A bug afflicts earlier versions of ACDSee, although I went for years without its cropping up on my install. About a year ago, something went amiss with the configuration of the full screen view. When clicking on a thumbnail to view the full image, a File Properties window pops up for no apparent reason. File properties informs me of the EXIF data and other minor details while obscuring a large portion of the screen. I am very pleased that ACDSee knows these things, but I don't want to see them with every single image! This annoying behavior persists every time the application is loaded, and there is no obvious way to stop it in the Options menu.
After much searching, I finally found a solution here, which is to press Alt-Enter while in view mode. The File Properties goes away and stays away forever. This is far from intuitive, but is the only known method that really works. I went so far as to install Irfanview in order to replace ACDSee before I found the solution. I learned enough to write a capsule review about Irfanview, though not a favorable one.
I was unimpressed with Irfanview, which demands that the user learn a new method of navigation much different from the Windows standard. Common tasks such as selecting, copying, and pasting files do not work in the expected manner. At one point, a single file was highlighted. I pressed the delete key, expecting that file to be deleted. Instead, Irfanview deleted the entire subdirectory containing the file. Another unnecessary annoyance is that Irfanview begins with a dark screen, rather than displaying all the thumbnails in the default directory, which would seem the obvious thing to do. Irfanview does not offer any navigation to change the sorting order, an option I grew accustomed to in ACDSee. Instead, Irfanview alphabetizes. What about sorting by modified-date, file-size, width, height, and so on? These options are not on the screen where they belong. I consider these options to be essential, so I uninstalled Irfanview. My last experiment with it a few years ago went the same way. ACDSee is expensive, but even the older versions seem superior to its competitors.
I blog about issues like this as a way to save the information for future reference for myself. If other people find these notes helpful, so much the better.
1 comment:
thank you for the solution. I had the same problem.

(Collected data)
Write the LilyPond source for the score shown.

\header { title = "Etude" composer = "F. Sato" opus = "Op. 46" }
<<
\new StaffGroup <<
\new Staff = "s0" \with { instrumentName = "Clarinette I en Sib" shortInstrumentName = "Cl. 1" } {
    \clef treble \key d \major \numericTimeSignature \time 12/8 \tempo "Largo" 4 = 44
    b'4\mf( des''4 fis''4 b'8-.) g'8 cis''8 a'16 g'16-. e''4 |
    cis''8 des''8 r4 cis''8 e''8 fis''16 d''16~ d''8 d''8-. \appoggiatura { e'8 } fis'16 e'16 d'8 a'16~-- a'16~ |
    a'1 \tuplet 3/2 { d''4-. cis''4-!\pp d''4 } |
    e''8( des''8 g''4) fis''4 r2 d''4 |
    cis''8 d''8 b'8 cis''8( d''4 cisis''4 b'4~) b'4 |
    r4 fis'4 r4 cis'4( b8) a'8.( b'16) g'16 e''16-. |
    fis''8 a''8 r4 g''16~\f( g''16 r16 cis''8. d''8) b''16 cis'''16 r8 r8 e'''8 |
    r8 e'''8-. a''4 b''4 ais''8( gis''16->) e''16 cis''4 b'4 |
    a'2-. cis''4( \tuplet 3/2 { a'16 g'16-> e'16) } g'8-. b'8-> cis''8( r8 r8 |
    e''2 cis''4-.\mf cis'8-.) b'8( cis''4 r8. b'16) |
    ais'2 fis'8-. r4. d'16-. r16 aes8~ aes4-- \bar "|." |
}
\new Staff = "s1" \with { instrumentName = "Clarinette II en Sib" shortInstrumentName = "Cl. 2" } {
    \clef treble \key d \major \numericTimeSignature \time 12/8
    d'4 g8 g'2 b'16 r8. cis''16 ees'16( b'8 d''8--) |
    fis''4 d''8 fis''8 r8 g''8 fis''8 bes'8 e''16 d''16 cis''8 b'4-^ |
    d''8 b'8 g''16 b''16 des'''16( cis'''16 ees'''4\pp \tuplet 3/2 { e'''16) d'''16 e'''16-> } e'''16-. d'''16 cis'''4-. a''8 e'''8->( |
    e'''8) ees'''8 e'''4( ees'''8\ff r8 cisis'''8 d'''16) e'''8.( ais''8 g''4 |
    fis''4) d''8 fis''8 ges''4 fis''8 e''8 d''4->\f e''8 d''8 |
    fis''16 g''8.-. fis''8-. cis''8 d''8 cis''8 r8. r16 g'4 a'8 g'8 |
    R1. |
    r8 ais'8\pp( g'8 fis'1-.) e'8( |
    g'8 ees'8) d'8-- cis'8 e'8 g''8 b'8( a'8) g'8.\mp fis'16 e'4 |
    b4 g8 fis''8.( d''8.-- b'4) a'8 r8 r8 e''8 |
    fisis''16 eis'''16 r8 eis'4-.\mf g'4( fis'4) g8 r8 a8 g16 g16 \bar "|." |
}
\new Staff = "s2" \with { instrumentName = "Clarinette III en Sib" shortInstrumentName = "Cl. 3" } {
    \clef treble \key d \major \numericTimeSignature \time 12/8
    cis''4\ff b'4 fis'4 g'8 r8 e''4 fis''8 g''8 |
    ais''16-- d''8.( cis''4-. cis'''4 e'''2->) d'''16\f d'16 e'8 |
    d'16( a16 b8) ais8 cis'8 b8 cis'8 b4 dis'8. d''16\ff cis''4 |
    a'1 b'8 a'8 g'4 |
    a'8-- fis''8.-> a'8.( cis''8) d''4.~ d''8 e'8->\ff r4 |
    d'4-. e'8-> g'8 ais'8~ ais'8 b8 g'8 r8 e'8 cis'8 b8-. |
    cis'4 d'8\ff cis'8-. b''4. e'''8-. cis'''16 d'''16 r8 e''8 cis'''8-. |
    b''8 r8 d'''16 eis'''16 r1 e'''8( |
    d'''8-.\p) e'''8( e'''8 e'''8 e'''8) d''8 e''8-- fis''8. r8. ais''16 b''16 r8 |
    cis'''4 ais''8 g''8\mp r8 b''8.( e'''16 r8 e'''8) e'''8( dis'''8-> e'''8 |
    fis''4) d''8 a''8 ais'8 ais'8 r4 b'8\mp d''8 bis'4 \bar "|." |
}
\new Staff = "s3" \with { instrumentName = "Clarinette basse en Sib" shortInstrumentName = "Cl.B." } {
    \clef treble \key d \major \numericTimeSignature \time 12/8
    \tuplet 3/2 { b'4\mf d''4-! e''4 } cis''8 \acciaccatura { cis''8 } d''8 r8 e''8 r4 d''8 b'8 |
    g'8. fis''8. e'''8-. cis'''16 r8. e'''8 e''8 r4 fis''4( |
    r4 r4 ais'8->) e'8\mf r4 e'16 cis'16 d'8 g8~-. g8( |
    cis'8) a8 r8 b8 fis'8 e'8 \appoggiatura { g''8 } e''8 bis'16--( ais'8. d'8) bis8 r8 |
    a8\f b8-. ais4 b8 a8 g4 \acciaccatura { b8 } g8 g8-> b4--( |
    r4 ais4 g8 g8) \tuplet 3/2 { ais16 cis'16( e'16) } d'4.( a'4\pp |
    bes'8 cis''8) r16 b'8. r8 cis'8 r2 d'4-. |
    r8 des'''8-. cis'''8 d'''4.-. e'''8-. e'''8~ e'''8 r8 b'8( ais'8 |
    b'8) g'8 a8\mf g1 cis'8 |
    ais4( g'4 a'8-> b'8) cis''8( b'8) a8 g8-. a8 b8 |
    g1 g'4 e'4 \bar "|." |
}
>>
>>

● Exercise objective
Write out the ACDSee text from "I blog about" up to and including "the same problem.", swapping "blog" for "write".

● Task result
I write about issues like this as a way to save the information for future reference for myself. If other people find these notes helpful, so much the better.
1 comment:
thank you for the solution. I had the same problem.